This hasn’t been a “flush-it-and-move-on” offseason for the Tennessee Titans.
“I don’t really want to burn that taste out of our mouth,” Titans coach Brian Callahan said about his memories of the team’s 3-14 record in 2024. “I feel it every day when I walk in here and our players should too, the ones that were here, because we don’t want to be in that position.
“We don’t want to have the type of season we had last year, we’re determined to make that look different.”
When the Titans reconvened for offseason activities after the NFL draft, Callahan made headlines for the creative ways he’s gone about trying to transform team culture. After fielding a 3-14 squad in Year 1, Callahan is emphasizing leadership, competition and camaraderie in a new way. Most notably, Callahan organized the roster into eight teams, each led by a captain and co-captain. These teams are graded based on a Callahan-devised points system that rewards behaviors that show improvement in areas that hurt the Titans last season and punishes behaviors that contribute to those old struggles.
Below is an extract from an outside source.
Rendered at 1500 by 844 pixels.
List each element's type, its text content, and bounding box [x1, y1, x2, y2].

The immediate takeaway about Callahan’s grand plan, which also includes playing schoolyard games like tug-of-war or rock-paper-scissors for points, required outside-the-building bonding activities and a rearranged locker room where players are no longer siloed by position group, is there’s an increased emphasis on team bonding. But the bigger-picture goals have a football focus too.
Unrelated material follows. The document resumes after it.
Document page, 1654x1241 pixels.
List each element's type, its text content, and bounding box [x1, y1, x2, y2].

In order for the Titans to win more games in 2025, they’ll need to cut down their self-inflicted errors like turnovers, penalties, missed tackles and sacks and negative early-down outcomes that put the offense in second- and third-and-long situations. The Titans hope that gamifying these bad habits with a team-wide competition will keep fixing those bad habits front-of-mind, and in the process will create leadership habits across the locker room as players become more accustomed to interacting with teammates from outside their position room.
“Brian in his second year of being a head coach, his first year was a little bit of a test run,” quarterback Will Levis said. “He’s already made improvements to his philosophy and just his way of going about things which all of us have recognized and appreciated.”
Ideas like these can’t hurt. There’s no world where the Titans get worse because of tug-of-war challenges. But the Titans were more than a few self-inflicted mistakes away from competing in 2024. If the Titans get better in Callahan’s second year, it’ll likely have a lot more to do with drafting Cam Ward to play quarterback, adding veteran help on the offensive line, investing in young pass catchers and building quality depth across the defense.
“Organizations thrive when it’s built from the bottom up,” defensive coordinator Dennard Wilson says. “Not top down. Going through last year, at the end of the year when we fell off a little bit, the depth wasn’t there. Right now we’ve got young guys. We’re creating depth.”
All told, less than half of the Titans’ roster consists of returning players from 2024. Forty-eight players have been added this offseason, including draft picks, undrafted signees, veteran free agent acquisitions and waiver-wire pickups. So when Callahan yearns for his players to remember the bad taste of last season, there aren’t too many people left who experienced it all.
A lot of that’s by design. Last-place teams don’t often run it back with identical rosters. Especially not last-place teams that brought in new general managers with new ideas about team-building.
The point remains, though: Callahan’s emphasis is on building a new culture. That means doing things differently for the players who returned, and doing things differently so the new players don’t have to experience the lows last year’s squad did.